Abstract: A central issue in equilibrium statistical mechanics is the universality of critical phenomena.  In the context of two-dimensional lattice models, we will examine the dimer model. A simple model for (among other things) discrete random surfaces, it was first solved in 1961 for planar graphs by Kasteleyn and Temperley and Fisher. In more recent years (2006), Kenyon, Okounkov and Sheffield [KOS] provided a complete characterization, for doubly periodic planar graphs, of its phase diagram in terms of correlations and fluctuations of the associated surface. They unveiled a deep geometric structure and, in the so-called rough phase, a universal Gaussian limit for surface fluctuations. In the presence of perturbations that break integrability, there are far fewer rigorous results. In very recent years it has been shown that a weaker form of universality is to be expected: in the rough phase, the critical exponents may vary with the interaction strength, but they are remarkably related by simple algebraic relations, so that a Gaussian limit for the surface can still be found [GMT-GRT]. In this talk, after an accessible overview of statistical mechanics and the topic of universality, we discuss the rough-to-frozen transition of the dimer model and a connected (strong-) universality result for the free energy.

[KOS] R. Kenyon, A. Okounkov, S. Sheffield, Dimers and Amoebae, AM 163 (2006).

[GMT] A. Giuliani, V. Mastropietro, F. L. Toninelli Non-integrable Dimers: Universal Fluctuations of Tilted Height Profiles, CMP 377 (2020).

[GRT] A. Giuliani, B. R., F. L. Toninelli, Weakly non-planar dimers, PMP 4 (2023).

May 13, 2024

Speaker: Feliz Thimm (University of Oslo)

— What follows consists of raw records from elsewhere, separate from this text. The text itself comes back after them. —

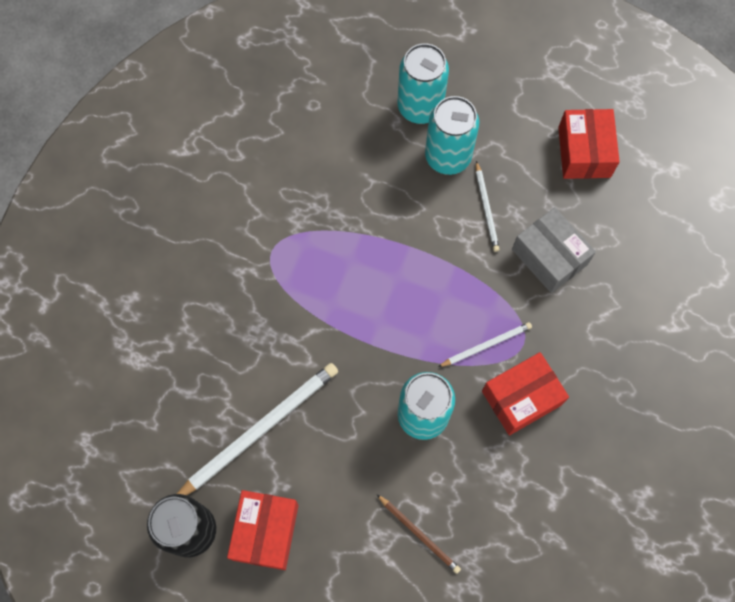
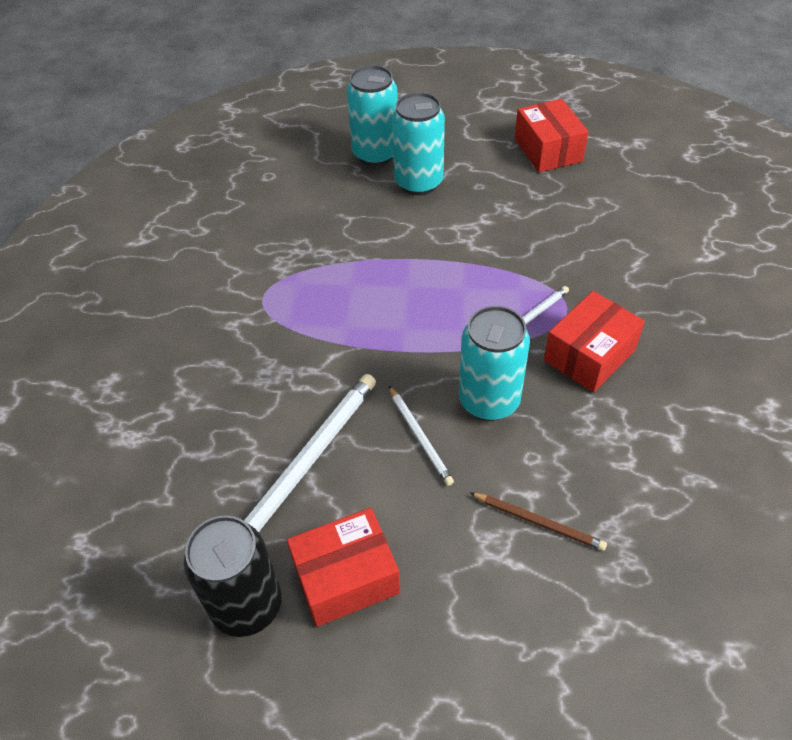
camera: 15 degrees left, 20 degrees down
(265, 532) = (346, 577): red box -> red box turned 75 degrees clockwise
(486, 208) = (475, 211): white pencil -> white pencil (420, 437)
(549, 257) = (556, 232): grey box -> none

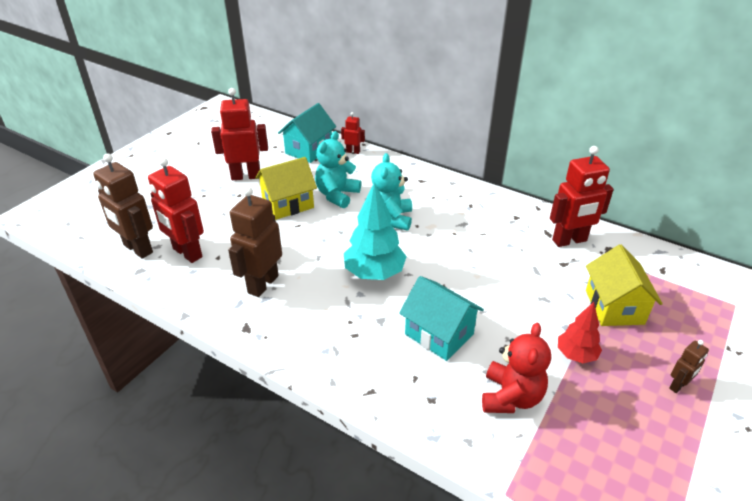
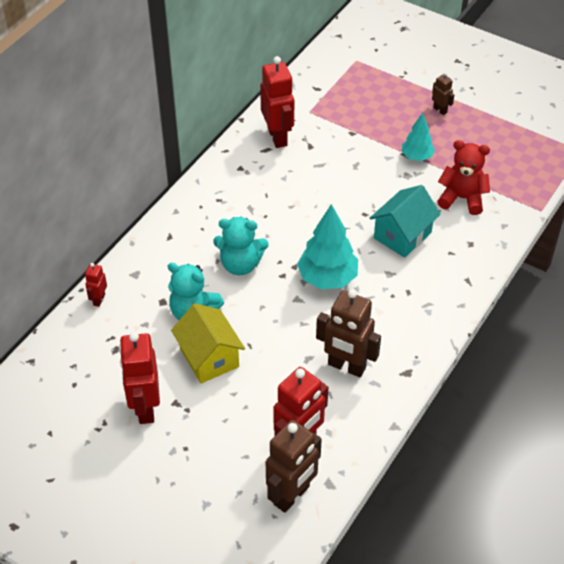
camera: 90 degrees left, 10 degrees up
(309, 150) = (88, 346): turquoise house -> none
(576, 355) = (416, 156): red tree -> turquoise tree
(614, 307) = (363, 125): yellow house -> none

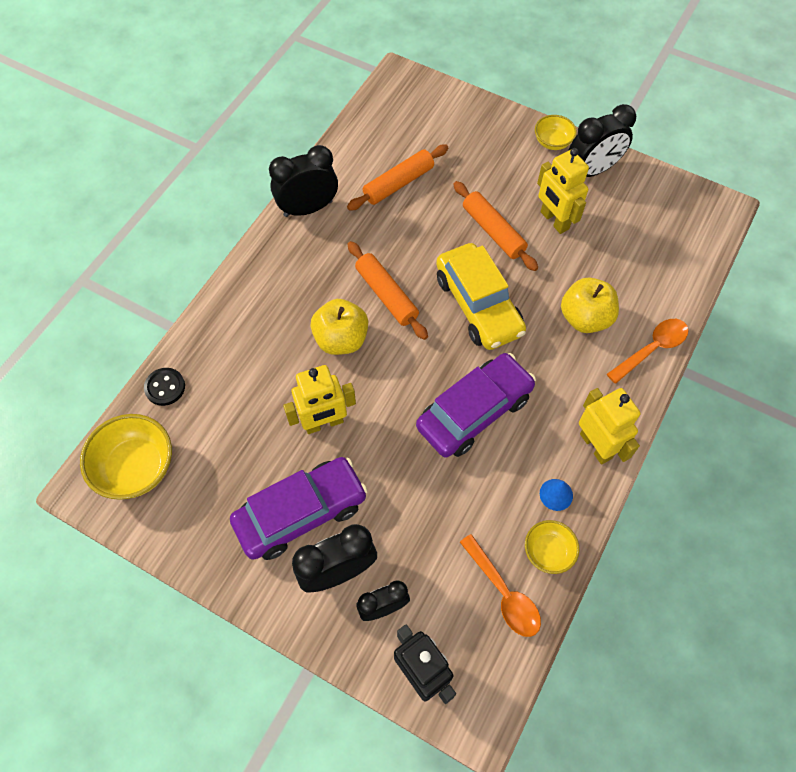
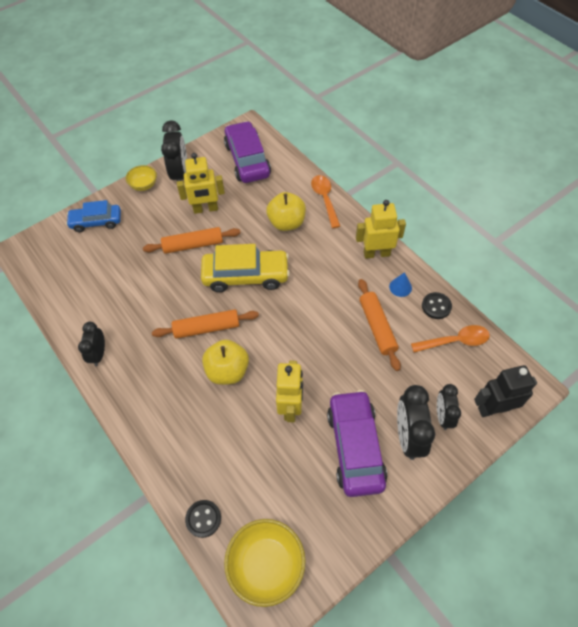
camera: 65 degrees left, 5 degrees down
(308, 208) = (99, 354): black clock -> black clock, size x0.63
(398, 183) = (116, 286): orange rolling pin -> orange rolling pin (377, 327)
(473, 123) = (96, 222): none -> blue car
(474, 411) = (324, 309): purple car -> purple car (247, 160)
(548, 551) = (436, 306): yellow bowl -> black button

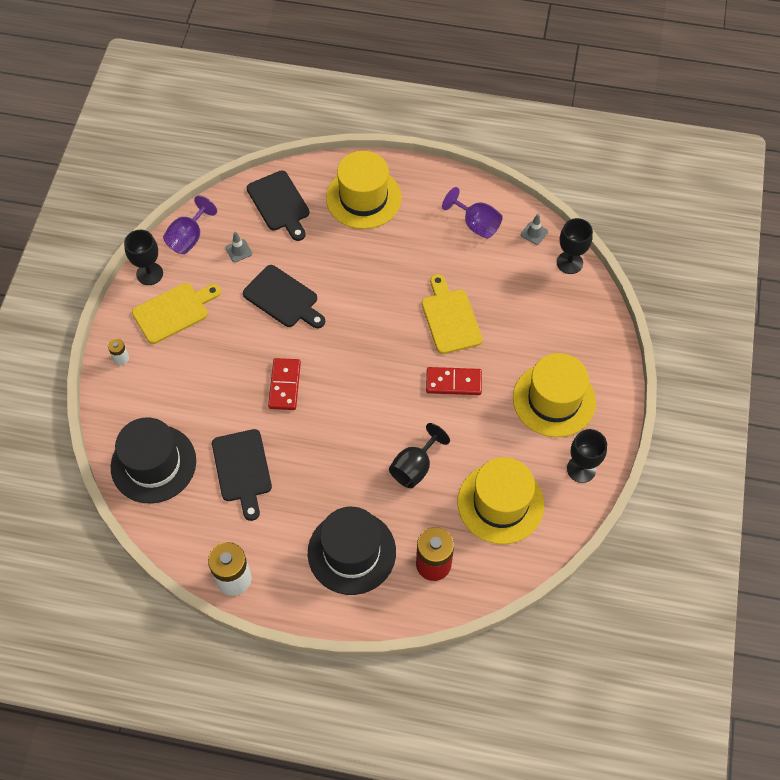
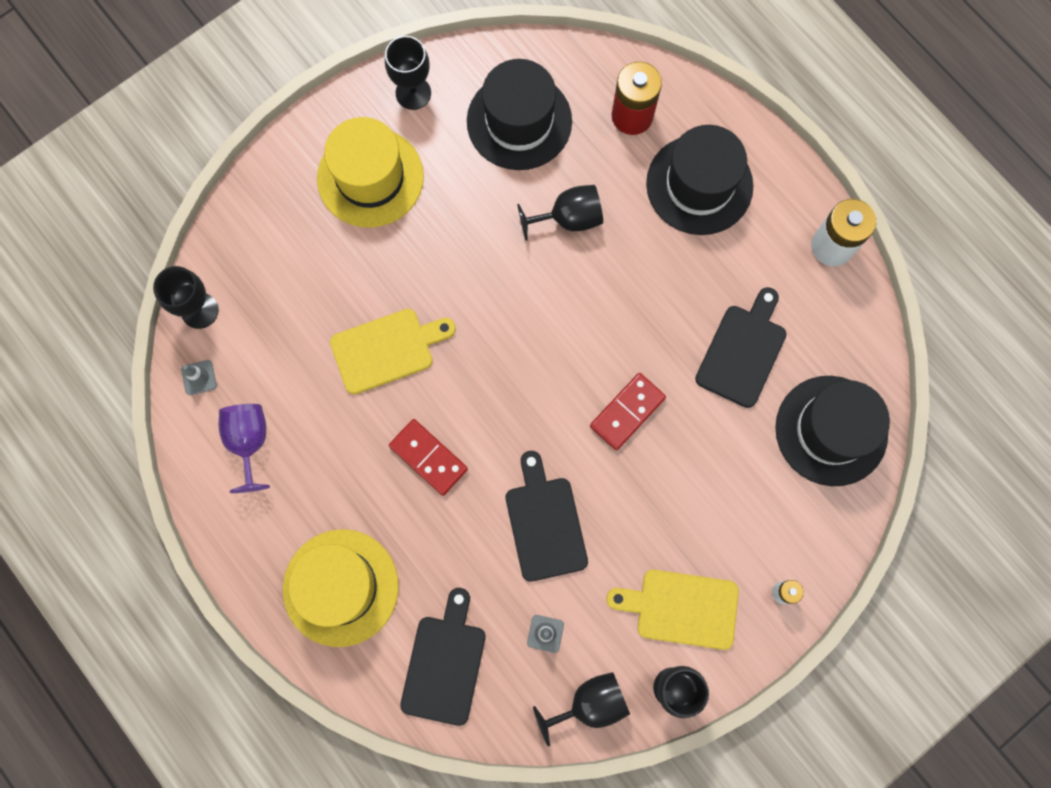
camera: 140 degrees left, 15 degrees up
(189, 238) = (590, 703): purple goblet -> black goblet
(450, 318) = (387, 349): yellow cutting board -> yellow cutting board turned 135 degrees counterclockwise
(453, 382) = (451, 275): red domino -> red domino (428, 458)
(500, 503) = (519, 121): yellow hat -> black hat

Title: Wall-Crossing in Enumerative Geometry

Abstract: In enumerative geometry, we count various types of objects, for example curves, vector bundles, or quiver representations. To do so, we consider so-called moduli spaces, which parametrize such objects and consider invariants counting the "size" of the moduli space. To obtain well-defined invariants, we restrict to sub-moduli spaces, which parametrize geometrically meaningful objects. Abstractly, this is done by restricting to so-called semi-stable objects for a certain stability condition. We will introduce stability conditions, primarily focused on simple examples. When varying parameters of the stability condition, we change the moduli space, i.e. the objects we count. This leads to the natural question of how invariants change under a change of stability condition. The answer to this is given by so-called wall-crossing formulas. These can be used to show relations between different invariants and even help compute certain invariants. We will introduce the basic ideas of wall-crossing and present some applications.